▸ **PASSAGE**:
◇ ◇ ◇ ◇

A rebirth for the historic Lazaretto
“You can hear the jets taking off overhead, you’re right next door to the airport, you can practically hear the cars on [Interstate] 95,” says David Barnes. “But if you don’t look too far to the right or to the left, you can imagine a big ship in the 1820s sailing up. That’s the landscape that they saw then.”
Barnes, an associate professor in the Department of History and Sociology of Science, is describing the scene that greets modern-day visitors to the Lazaretto quarantine station, located on the banks of the Delaware River just outside Philadelphia. Opened in 1801 in response to recurring and devastating outbreaks of yellow fever, the Lazaretto served as a point for inspection and quarantine of ships, cargo, passengers and crew bound for the Port of Philadelphia until its closing in 1895.
Tens of thousands of vessels, and hundreds of thousands of people, passed through the Lazaretto. For many immigrants, it was the first time they touched American soil — their Ellis Island.
Now, the site is serving as a touchstone for interdisciplinary study. Lending perspectives from history, architectural preservation, and medicine, Penn scholars and students are uncovering secrets of the Lazaretto’s intriguing past.
Not too long ago, the Lazaretto’s fate was in question. Developers wanted to raze the historic buildings and install an airport parking facility. To save it, in 2005, Tinicum Township paid $3.1 million to purchase the property, and in February of this year the township took a step toward securing the site’s future, announcing plans to restore the Georgian-style main building and move its municipal offices and police station there, pending extensive fundraising.
To properly restore the structures of the Lazaretto, it’s important to understand how and in what style they were constructed. That’s the aim of a PennDesign graduate course that historic preservation professor John Milner and instructor Christina Carter, both principals at the firm John Milner Architects, are co-teaching this semester.
The hands-on course allows students to focus on one feature of the site to research. “They determine when it was built, how it was built, how it has changed over time, and then come up with strategies for its preservation and continued use,” says Milner.
The students’ projects range from uncovering paint layers on the walls of the main building to making measured drawings of one of the outbuildings. The smallest details can offer clues to the chronology, or era, of construction and renovation.

◇ ◇ ◇ ◇

Stored data entries:
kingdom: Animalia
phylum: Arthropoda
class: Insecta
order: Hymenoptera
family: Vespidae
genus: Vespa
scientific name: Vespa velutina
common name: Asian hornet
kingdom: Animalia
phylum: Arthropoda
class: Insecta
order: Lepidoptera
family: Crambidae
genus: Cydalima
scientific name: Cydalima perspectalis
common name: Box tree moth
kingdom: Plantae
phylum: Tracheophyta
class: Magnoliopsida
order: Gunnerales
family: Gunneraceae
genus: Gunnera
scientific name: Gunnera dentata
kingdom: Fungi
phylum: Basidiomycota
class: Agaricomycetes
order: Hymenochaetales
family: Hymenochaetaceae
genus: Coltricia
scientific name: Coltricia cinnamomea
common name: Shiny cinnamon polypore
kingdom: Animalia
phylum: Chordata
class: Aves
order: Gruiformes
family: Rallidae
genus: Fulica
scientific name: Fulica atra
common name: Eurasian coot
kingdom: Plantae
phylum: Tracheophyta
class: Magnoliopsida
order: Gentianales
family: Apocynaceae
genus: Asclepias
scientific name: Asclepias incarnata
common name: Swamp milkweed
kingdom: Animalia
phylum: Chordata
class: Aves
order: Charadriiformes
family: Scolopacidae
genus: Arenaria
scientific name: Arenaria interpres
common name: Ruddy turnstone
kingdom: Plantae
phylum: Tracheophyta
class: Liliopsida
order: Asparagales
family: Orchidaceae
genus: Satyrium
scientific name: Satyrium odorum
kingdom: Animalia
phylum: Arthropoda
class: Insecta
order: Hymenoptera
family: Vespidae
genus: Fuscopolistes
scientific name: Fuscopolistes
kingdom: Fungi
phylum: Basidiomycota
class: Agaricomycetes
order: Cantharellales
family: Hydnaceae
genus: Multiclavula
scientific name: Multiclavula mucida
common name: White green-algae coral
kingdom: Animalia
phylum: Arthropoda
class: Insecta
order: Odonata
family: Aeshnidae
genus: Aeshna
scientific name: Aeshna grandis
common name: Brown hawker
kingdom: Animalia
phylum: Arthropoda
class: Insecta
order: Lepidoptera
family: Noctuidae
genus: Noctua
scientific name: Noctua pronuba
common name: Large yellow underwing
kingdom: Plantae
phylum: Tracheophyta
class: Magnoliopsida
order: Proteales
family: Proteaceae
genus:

◇ ◇ ◇ ◇

▸ **ASSIGNED TASK A**: Reproduce the passage on the Lazaretto word for word, starting with "Not too long" and going on through "co-teaching this semester.".
▸ **ASSIGNED TASK B**: Supply the next part of the article on the Lazaretto quarantine station, picking up after its final sentence.

▸ **TASK RESULT A**:
Not too long ago, the Lazaretto’s fate was in question. Developers wanted to raze the historic buildings and install an airport parking facility. To save it, in 2005, Tinicum Township paid $3.1 million to purchase the property, and in February of this year the township took a step toward securing the site’s future, announcing plans to restore the Georgian-style main building and move its municipal offices and police station there, pending extensive fundraising.
To properly restore the structures of the Lazaretto, it’s important to understand how and in what style they were constructed. That’s the aim of a PennDesign graduate course that historic preservation professor John Milner and instructor Christina Carter, both principals at the firm John Milner Architects, are co-teaching this semester.

▸ **TASK RESULT B**:
“We can look at different types of nails, and sometimes saw marks or hand plane marks can help place it,” says Carter.
“This whole course revolves around the process of discovery, which is what makes it so appealing for the students,” says Milner. “To find something that no one else knew about and pursue it can be very rewarding.”
Among the insights the class has generated so far is that certain structural changes appear to have been made to the main building around 1820. Barnes is particularly interested in that possibility, as that was the same year of a major yellow fever epidemic.
Barnes, who is writing a book about the Lazaretto’s history, has pored through two-century-old minutes from meetings of the Philadelphia Board of Health to grasp how physicians of the day thought about infectious disease and quarantine. He is also committed to seeing the Lazaretto restored and transformed into a space for exhibits and interpretation related to the history of quarantine and public health.
Already, several public events have brought historical interpreters to the Lazaretto. P.J. Brennan, chief medical officer for the Penn Health System, has performed as a historical re-enactor, demonstrating what was known about surgical techniques and medical practices at the time—from bloodletting to drilling holes in the skull to relieve pressure. A specialist in infectious diseases, Brennan has long been intrigued by the Lazaretto. “I just think it’s a jewel with a very rich history.”
Barnes agrees, seeing the Lazaretto as a “place that made me think about history differently.” And he thinks it can do the same for others. “That’s the power of this site, to bring this hidden history, these lost stories back to life.”